We are creating a custom distribution where we package our own set of jar files inside the gradle distribution and then include an init script within that distribution which wires our jar file into the distribution.
At any point the users (& us on our CI servers) can have many different “versions” of the build system installed on the machines. Each “version” could be based on the same core gradle distribution but might have different versions of the plugins that we are providing.
I’m trying to provide a way from one instance to launch a build to another instance thats installed on the machine. I am using the Tooling API to do this. I have this code, which is executed through a BuildListener registered within the init script:
ProjectConnection connection = GradleConnector.newConnector()
.forProjectDirectory(gradle.startParameter.currentDir)
.useInstallation(gradleHome)
.connect()
try {
connection.newBuild()
.forTasks(gradle.startParameter.taskNames.toArray(new String[gradle.startParameter.taskNames.size()]))
.setJvmArguments("-D$IGNORE_UPDATES_PROPERTY_NAME=true")
.run()
}
finally {
connection.close()
}
The gradleHome variable is a File object which is passed in - basically it points to a location on the filesystem where the gradle installation is that I want to run from. The problem I’m having is that while this works the 1st time, if I then re-run and point to a different location on the filesystem it doesn’t work - it now runs with the same installation directory that it ran from the first time.
I suspect this has something to do with the gradle daemon, since both of the installations I’m trying to run with are based on the same core gradle distribution version (1.1). Is there a way I can get around this? Basically whatever I decide gradleHome is I want to execute the build from that spot. I tried using a ProcessBuilder and physically launching a new process, and that seems to work, but what I lose is the feedback from the process as to what it is doing.
Any ideas?
I’m trying to provide a way from one instance to launch a build to another instance thats installed on the machine.
Can you elaborate a bit on the use case?
Sure. The use case is this:
When gradle starts up our requirement is that the latest “released” version of our custom distribution is always used. So in the init script I go out to our server, determine what the latest version is & compare it to the currently-executing version (based on a version scheme we derive based on the core gradle distro version + the version of our plugins - for example version 1.1-1.0.0.100 would be the version of the custom distro based on core gradle distro 1.1 and our custom plugins version 1.0.0.100).
If I see that the currently executing version is not the most recent, I fetch it & unpack it. Then I want to basically fire off the same build using the newly-unpacked distro (which in this case is based on the same core gradle distro version 1.1).
I have code in my init script that also prints out all of the version info (core gradle distro, customizations version, etc) at startup. When I fire up the build through the tooling api it seems that the same version of the customizations is used that was executing the build in the first place.
Sounds like you have written your own Gradle wrapper, just as an init script. This feels like the wrong approach to me. It might slow down the build, require more resources (two daemons, etc.), you’ll have to trick the Gradle instance that executes the init script not to run the build again, etc. What’s the advantage over writing a wrapper from scratch, or forking Gradle’s wrapper?

———

Answer these questions about the Gradle thread above, one line each:
1. What kind of object is the gradleHome variable, and what does it point to?
2. In the example version 1.1-1.0.0.100, what does 1.0.0.100 stand for?
3. What does the reply say the setup sounds like?

———

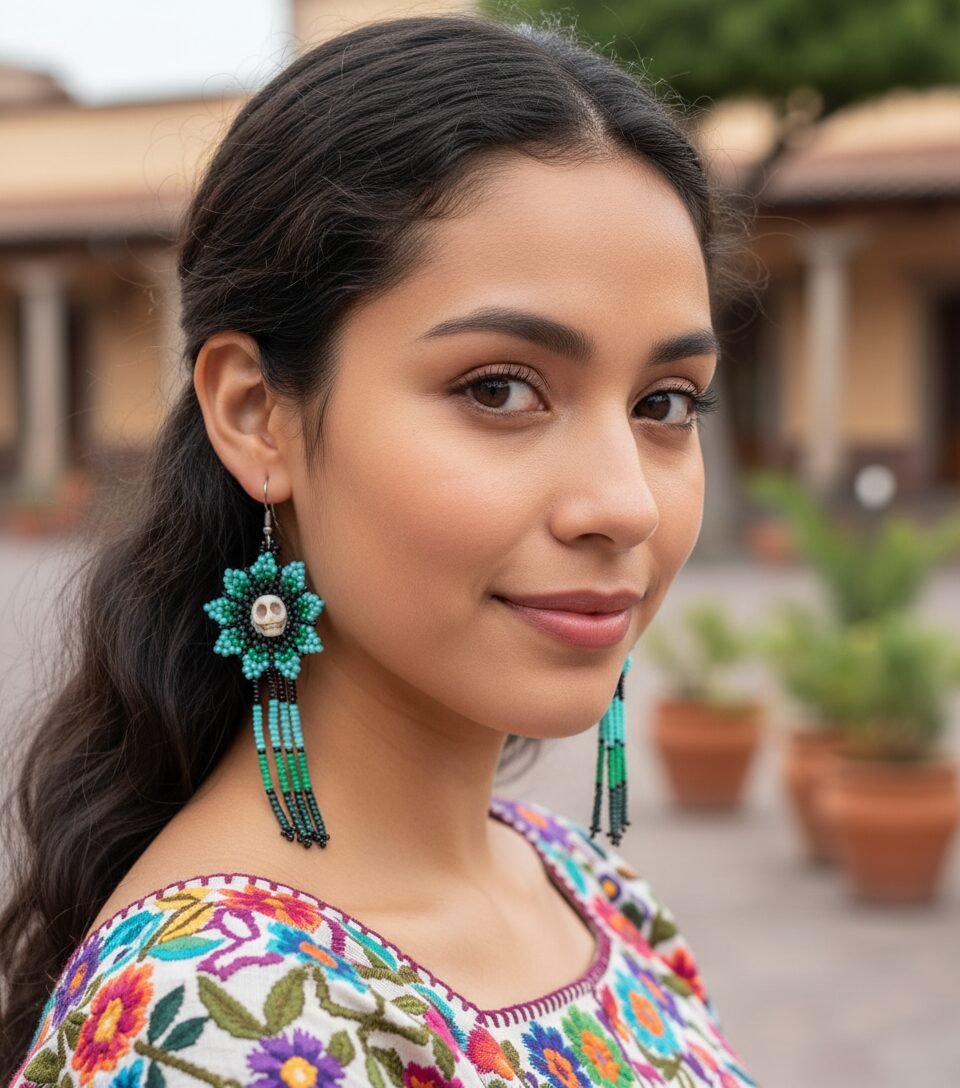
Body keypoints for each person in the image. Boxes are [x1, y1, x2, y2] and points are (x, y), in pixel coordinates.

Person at [1, 11, 758, 1087]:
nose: (624, 503)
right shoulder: (218, 1018)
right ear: (257, 412)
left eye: (666, 401)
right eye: (500, 388)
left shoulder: (587, 885)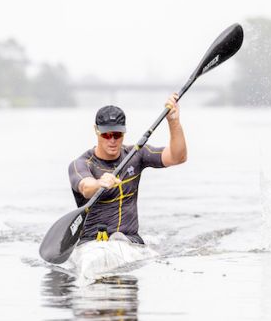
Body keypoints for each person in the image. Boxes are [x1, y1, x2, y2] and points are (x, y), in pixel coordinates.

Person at [68, 93, 187, 245]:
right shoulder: (82, 163)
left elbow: (178, 157)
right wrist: (100, 183)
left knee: (120, 239)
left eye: (117, 134)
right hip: (91, 242)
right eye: (107, 134)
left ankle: (120, 240)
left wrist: (173, 121)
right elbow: (85, 187)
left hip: (130, 241)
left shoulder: (136, 155)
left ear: (124, 132)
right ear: (96, 130)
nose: (112, 140)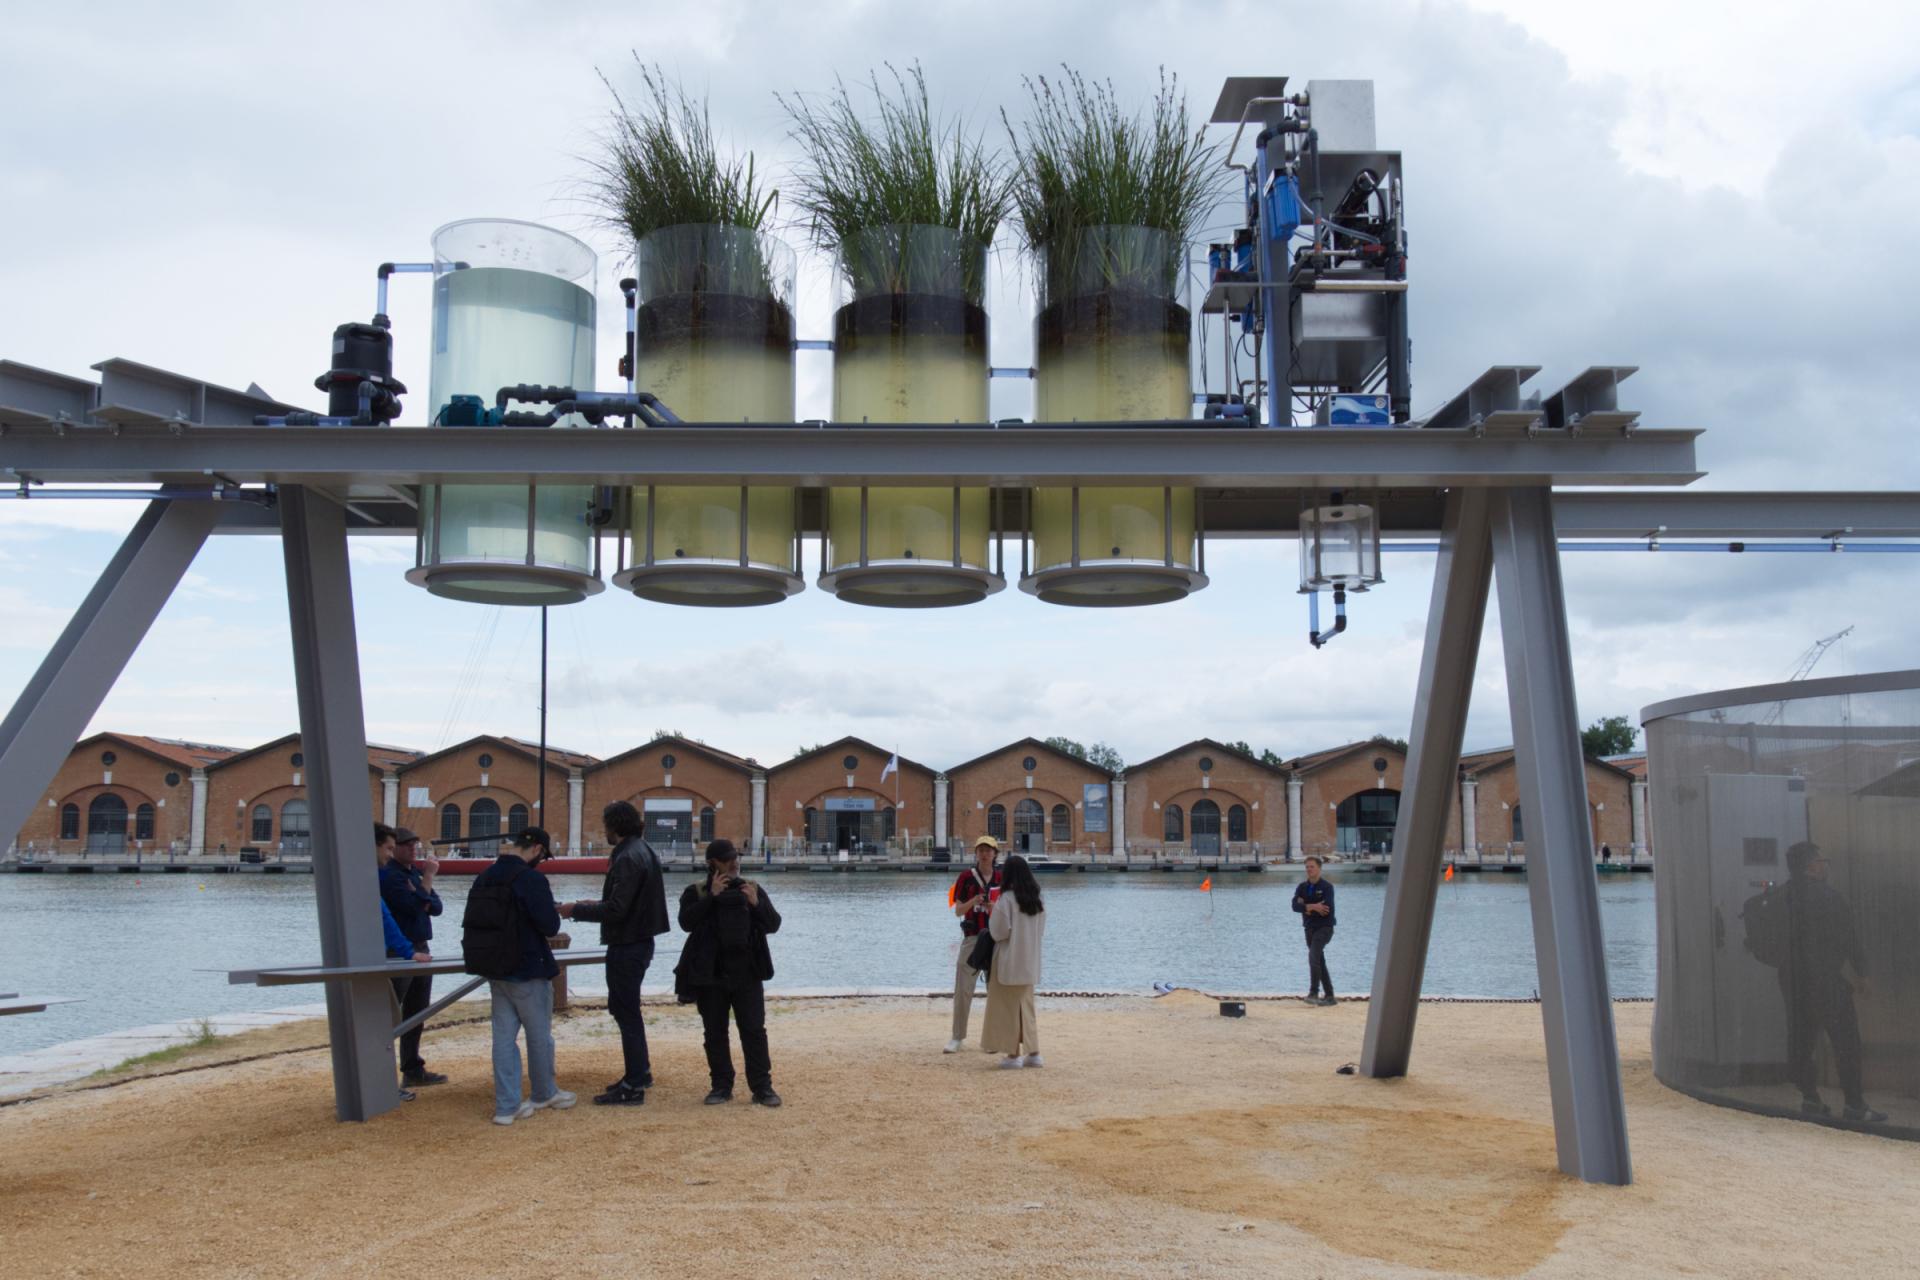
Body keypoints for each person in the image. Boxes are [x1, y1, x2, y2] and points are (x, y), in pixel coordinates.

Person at [560, 801, 669, 1106]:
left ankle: (633, 1085)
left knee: (625, 1011)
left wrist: (575, 910)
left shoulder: (626, 857)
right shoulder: (642, 850)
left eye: (605, 824)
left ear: (615, 825)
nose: (604, 830)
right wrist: (594, 904)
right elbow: (627, 903)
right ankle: (640, 1073)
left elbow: (618, 910)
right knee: (628, 1011)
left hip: (627, 944)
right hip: (639, 940)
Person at [470, 827, 575, 1125]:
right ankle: (544, 1092)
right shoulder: (531, 879)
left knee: (503, 1039)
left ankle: (507, 1106)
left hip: (494, 967)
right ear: (538, 849)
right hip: (528, 967)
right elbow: (549, 926)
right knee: (539, 1035)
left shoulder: (485, 876)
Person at [1778, 842, 1885, 1123]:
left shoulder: (1783, 896)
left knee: (1801, 1041)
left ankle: (1810, 1098)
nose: (1826, 866)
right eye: (1823, 861)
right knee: (1846, 1042)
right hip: (1826, 981)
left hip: (1792, 981)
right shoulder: (1828, 897)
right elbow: (1849, 937)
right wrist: (1862, 974)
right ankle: (1854, 1105)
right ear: (1812, 866)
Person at [675, 839, 782, 1106]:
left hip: (748, 973)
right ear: (712, 864)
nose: (734, 863)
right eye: (727, 859)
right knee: (714, 1032)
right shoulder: (696, 892)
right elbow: (686, 923)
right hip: (710, 975)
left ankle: (762, 1087)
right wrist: (711, 897)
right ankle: (721, 1086)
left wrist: (756, 903)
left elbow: (773, 924)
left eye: (736, 858)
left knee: (754, 1031)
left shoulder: (751, 888)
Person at [380, 825, 446, 1088]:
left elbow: (436, 907)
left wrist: (421, 891)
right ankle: (381, 1074)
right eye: (406, 845)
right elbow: (415, 906)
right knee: (391, 1011)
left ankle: (412, 1068)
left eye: (414, 844)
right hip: (399, 951)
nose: (413, 849)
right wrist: (426, 882)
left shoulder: (413, 874)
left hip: (422, 947)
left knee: (417, 1011)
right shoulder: (390, 876)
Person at [982, 854, 1046, 1069]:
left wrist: (992, 912)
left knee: (1007, 1008)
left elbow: (998, 932)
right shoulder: (1038, 900)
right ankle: (1034, 1053)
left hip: (1009, 959)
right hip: (1030, 961)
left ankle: (1013, 1055)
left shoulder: (1006, 900)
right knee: (1027, 1008)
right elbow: (1041, 930)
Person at [945, 835, 1002, 1054]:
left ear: (995, 854)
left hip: (996, 938)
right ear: (976, 853)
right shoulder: (966, 877)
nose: (985, 854)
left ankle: (993, 1038)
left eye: (988, 850)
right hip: (972, 937)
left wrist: (993, 907)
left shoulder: (1001, 877)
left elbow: (1010, 909)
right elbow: (958, 910)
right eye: (981, 850)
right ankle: (957, 1036)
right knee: (963, 989)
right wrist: (974, 901)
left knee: (995, 990)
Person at [1292, 855, 1336, 1005]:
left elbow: (1327, 910)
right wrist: (1312, 906)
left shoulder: (1327, 887)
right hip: (1309, 928)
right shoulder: (1302, 887)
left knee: (1313, 956)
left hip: (1325, 928)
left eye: (1312, 867)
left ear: (1319, 868)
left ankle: (1314, 993)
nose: (1309, 869)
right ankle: (1330, 996)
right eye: (1307, 867)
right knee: (1319, 961)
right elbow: (1295, 906)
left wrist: (1305, 906)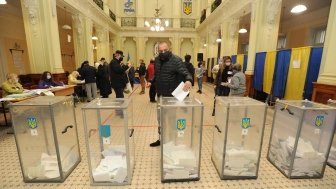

———

▶ _Task solution_:
1. It is a File object that points to the location on the filesystem of the Gradle installation the build should run from.
2. It is the version of the custom plugins.
3. It sounds like a custom Gradle wrapper written as an init script.